There are a plethora of low sugar cold beverage options in case you get bored with water. Most fruits and vegetables can be made into smoothies. Not only are they hydrating, but they are also filling and loaded with electrolytes to prevent dehydration. You can always invest in sugarless cold coffee, ice tea, lemonade, cold-pressed fruit juice, buttermilk, fermented milk (laban), sugarcane juice and cold chocolate milk. Tea is a better option than coffee because it has less concentration of caffeine. Ice tea has many variations, fruit and scented teas are interesting, you can also opt for oolong or match. You will never run out of options when it comes to cold beverages, keep experimenting and find out what works best for you. Incorporate at least five or six of these beverages in your daily routine.

Observe your Urine

Urine is an excellent indicator of how well hydrated you are. If your urine is a pale yellow to clear in colour, then it indicates that you are well hydrated. If your urine is dark yellow to brownish in colour it means you are dehydrated and your body is craving water.
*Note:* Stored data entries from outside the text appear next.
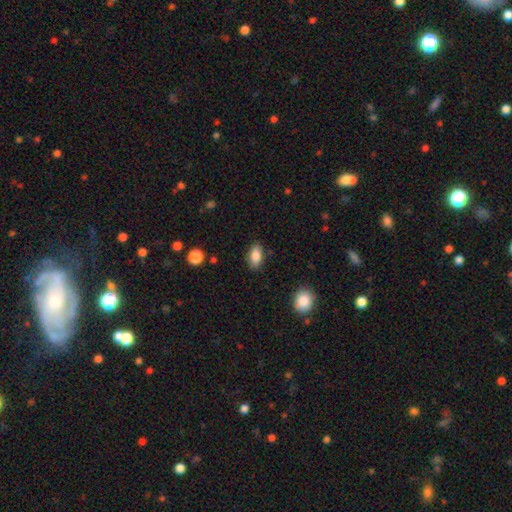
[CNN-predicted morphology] Smooth or featured: smooth — 85% (star or artifact — 8%)
How rounded: in between — 88% (cigar-shaped — 7%)
Merging: none — 86% (minor disturbance — 11%)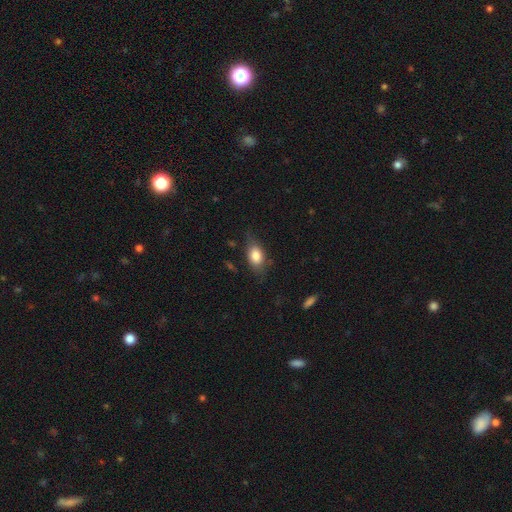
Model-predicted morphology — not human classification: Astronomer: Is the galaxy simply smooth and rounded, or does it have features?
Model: smooth — 78%.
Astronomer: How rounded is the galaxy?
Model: in between — 83%.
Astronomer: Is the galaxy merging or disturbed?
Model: none — 65%.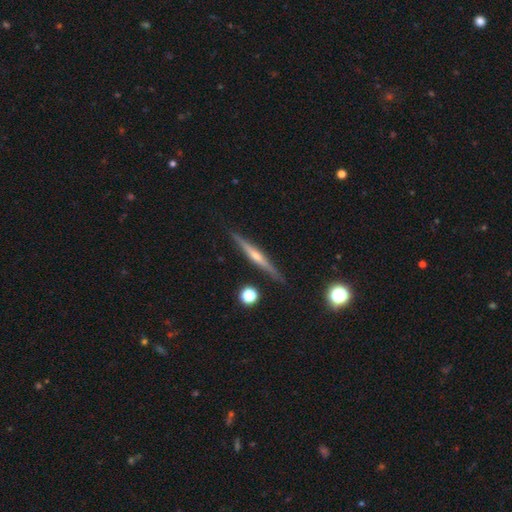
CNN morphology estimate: Smooth or featured: featured or disk — 74% (smooth — 20%)
Edge-on disk: yes — 98% (no — 2%)
Edge-on bulge: rounded — 76% (none — 18%)
Merging: none — 90% (minor disturbance — 7%)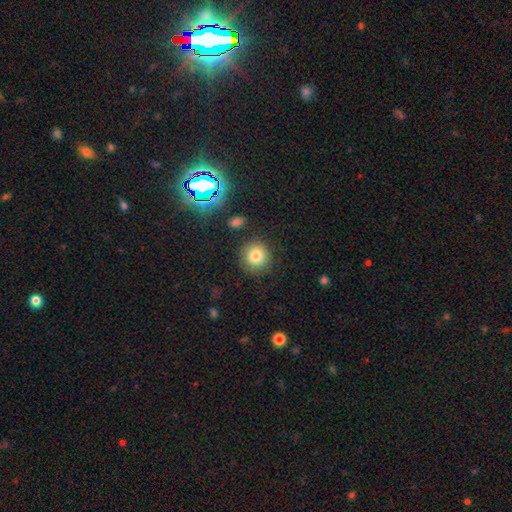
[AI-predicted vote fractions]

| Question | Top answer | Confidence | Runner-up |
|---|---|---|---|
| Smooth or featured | smooth | 81% | star or artifact (11%) |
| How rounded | round | 92% | in between (7%) |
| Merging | none | 85% | minor disturbance (9%) |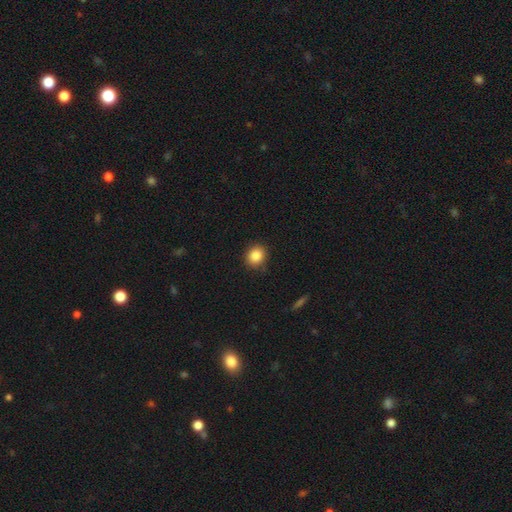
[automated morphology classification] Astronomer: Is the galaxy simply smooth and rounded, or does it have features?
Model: smooth — 86%.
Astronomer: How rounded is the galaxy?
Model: round — 78%.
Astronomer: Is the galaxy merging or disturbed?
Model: none — 86%.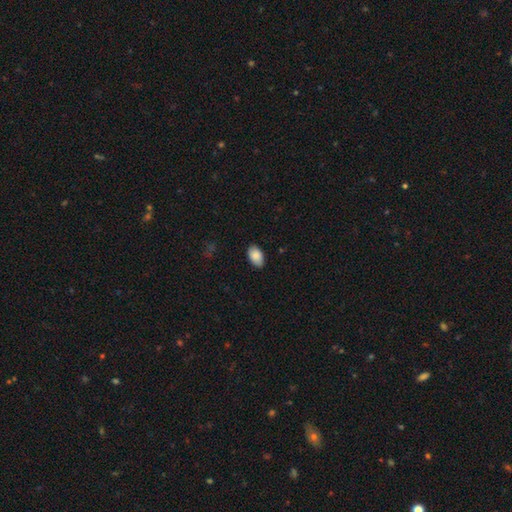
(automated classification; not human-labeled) Smooth or featured: smooth — 88% (star or artifact — 7%)
How rounded: in between — 93% (round — 5%)
Merging: none — 83% (minor disturbance — 14%)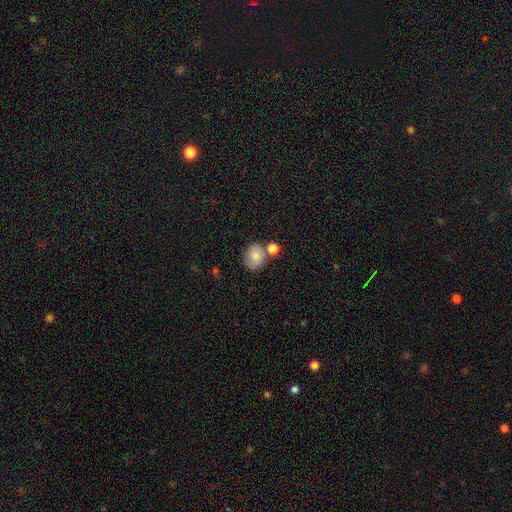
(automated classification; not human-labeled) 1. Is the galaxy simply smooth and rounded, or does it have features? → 80% smooth, 11% featured or disk, 9% star or artifact.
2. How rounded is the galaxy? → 63% round, 36% in between, 1% cigar-shaped.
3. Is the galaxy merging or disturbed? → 60% none, 19% merger, 17% minor disturbance, 5% major disturbance.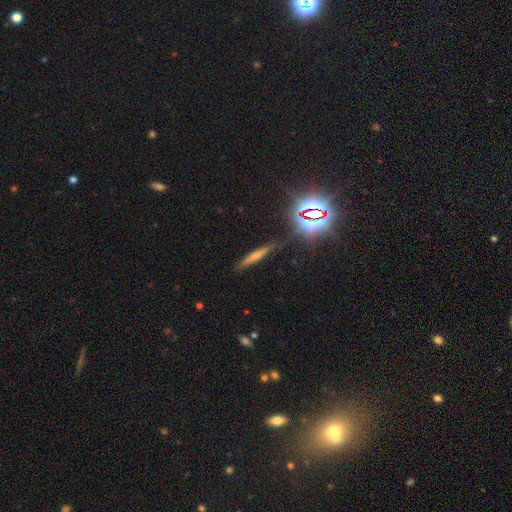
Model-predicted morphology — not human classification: Overall: featured or disk (37%; smooth 36%). Merging: none (85%).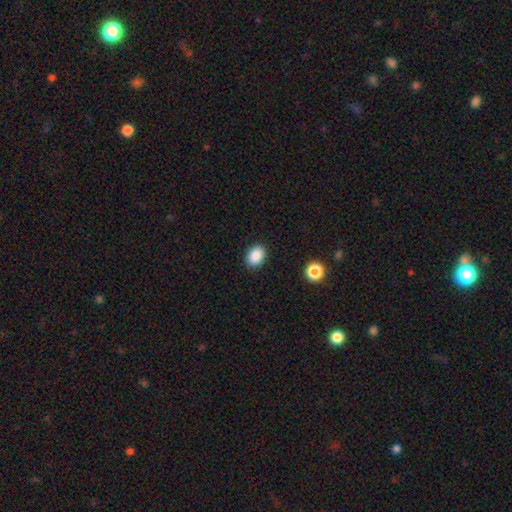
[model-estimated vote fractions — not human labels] smooth 88%, star or artifact 9%, featured or disk 3%. Down the decision tree: how rounded — in between (73%); merging — none (90%).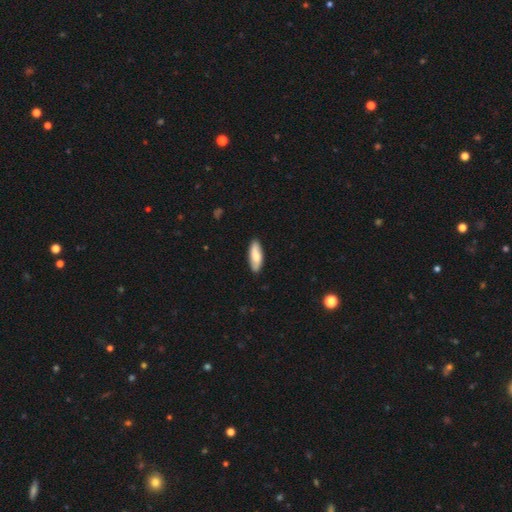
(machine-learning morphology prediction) Q: Smooth or featured?
A: smooth (68%); runner-up: featured or disk (26%)
Q: How rounded?
A: in between (64%); runner-up: cigar-shaped (34%)
Q: Merging?
A: none (88%); runner-up: minor disturbance (9%)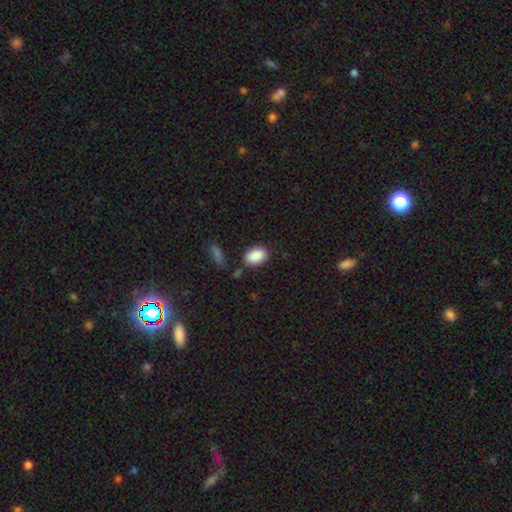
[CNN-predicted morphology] smooth-or-featured: smooth: 89% | star or artifact: 7% | featured or disk: 4%
  how-rounded: in between: 89% | round: 10% | cigar-shaped: 1%
  merging: none: 76% | minor disturbance: 14% | merger: 6% | major disturbance: 4%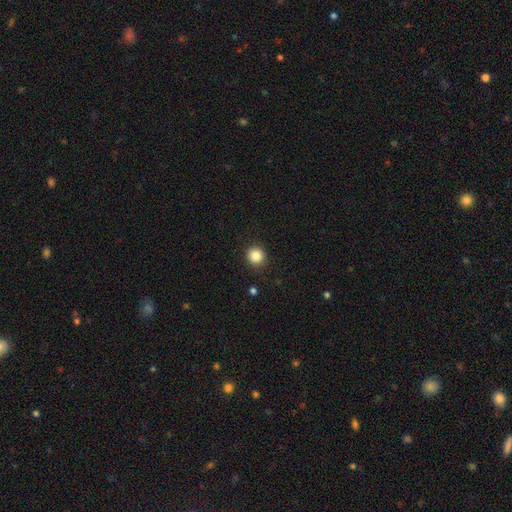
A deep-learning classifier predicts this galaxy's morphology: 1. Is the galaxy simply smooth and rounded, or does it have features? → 86% smooth, 10% star or artifact, 4% featured or disk.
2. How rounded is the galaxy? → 92% round, 7% in between, 1% cigar-shaped.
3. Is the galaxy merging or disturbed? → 90% none, 6% minor disturbance, 2% major disturbance, 1% merger.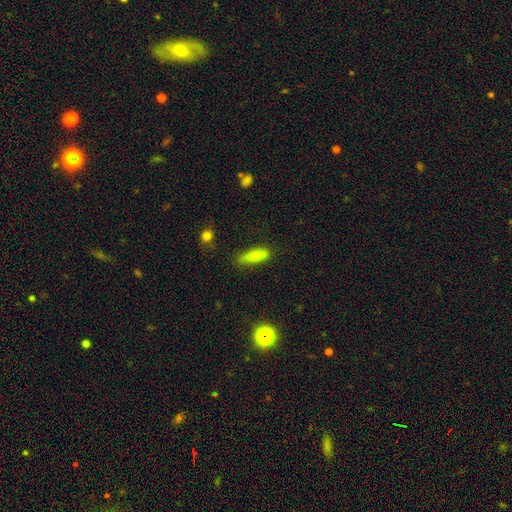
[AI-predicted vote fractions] smooth-or-featured: smooth: 83% | star or artifact: 9% | featured or disk: 8%
  how-rounded: cigar-shaped: 57% | in between: 41% | round: 2%
  merging: none: 74% | minor disturbance: 19% | major disturbance: 5% | merger: 2%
If you are someone who has the habit of forgetting to drink enough water then make it a habit to observe your urine throughout the day. In very rare cases of severe dehydration the urine might burn a little, this might be caused solely due to dehydration or might be the sign of an underlying condition. Make sure to visit the doctor if this happens even after drinking plenty of water.

What to Avoid

The rule of thumb is to avoid overly processed and sugar-rich food products. Deep-fried snacks and highly processed food contains a lot of sodium and complex carbohydrates which tend to suck the water out of your body. One should also avoid a lot of alcohol, smoking and carbonated drinks. You might have noticed that whenever you eat deep-fried snacks you keep feeling thirsty. It is because they take longer and more water to digest. Even though sodium is an important electrolyte and is important for hydration; too much of it can cause the opposite effect.